Das Gute bleibt, das Böse vergeht. Einige Leute haben wohl böse Kommentare auf Halde und posaunen diese dann copy und paste raus. Ich habe auch viele Freundschaften geschlossen und das ist das Gute, das bleibt. Ich fühle mich getragen von den vielen positiven Reaktionen.

Versucht zu verstehen und zuzuhören. Ihr müsst es nicht befürworten, aber respektiert, was mein innerer Kampf war und warum ich diesen Weg gehe. Folgt dem Beispiel Jesu, wie er mit Menschen umgegangen und auf Randgruppen zugegangen ist. Es gibt Randgruppen, die viel mehr Aufmerksamkeit und Unterstützung von uns brauchen. Warum hängen wir uns an diesem queer auf. Seien wir doch froh, dass Menschen sich gefunden haben und es ihnen gut geht.

 

Was ist Deine Botschaft an Menschen, die Ähnliches erleben?

Mir hat mein Glaube geholfen. Er gibt Stärke und Kraft auch durch schwierige Zeiten der Transition durchzukommen. Ich habe die Kirche zum Glück immer als safe space empfunden.
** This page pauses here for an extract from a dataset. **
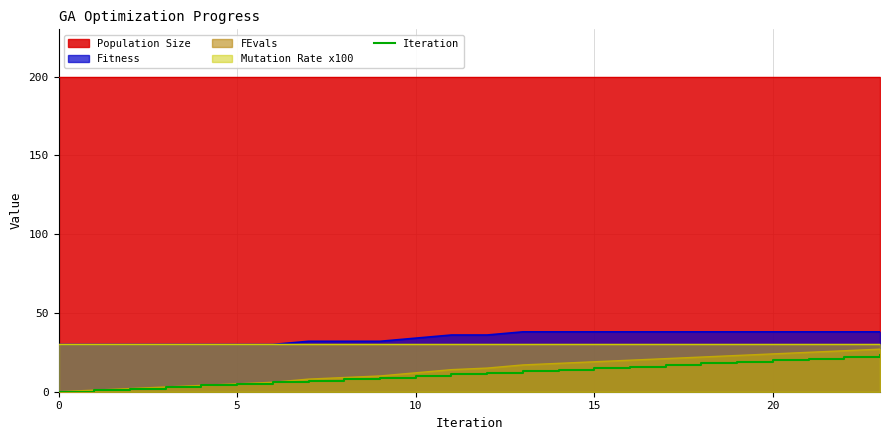

Where is the data nearest to the value 11?

11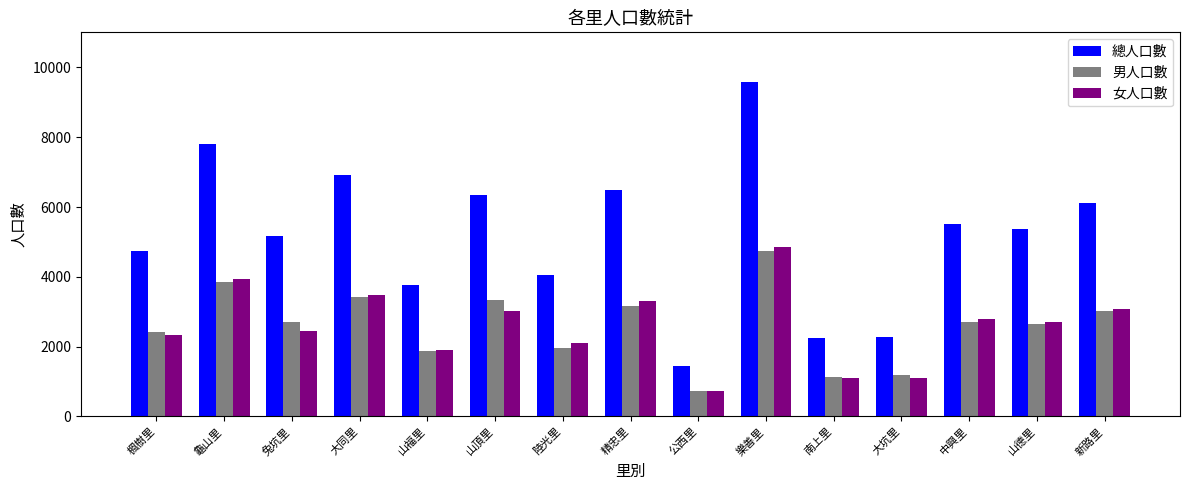

Between 山福里 and 中興里, which series saw the biggest shift?

總人口數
Meine Botschaft lautet: Seid das Salz und das Licht dieser Welt! Überwindet Eure Unsicherheit. Ihr werdet andere Menschen finden, die Euch auf Eurem Weg unterstützen. In diesem festen Glauben verschwinden die Zweifel und es findet sich ein Weg, weil Du diese Gotteskraft ausstrahlst und andere ermutigst.

 

Vielen Dank für das Gespräch.

Dr. Constanze Pott ist Mitglied der Landessynode der Evang.-Luth. Kirche in Bayern. Sie kommt aus der Christusgemeinde Neunkirchen am Brand im Dekanat Gräfenberg.

Das Interview wurde auch in der Ausgabe der zett Zeitung für evangelische Jugendarbeit in Bayern 4/2023 veröffentlicht.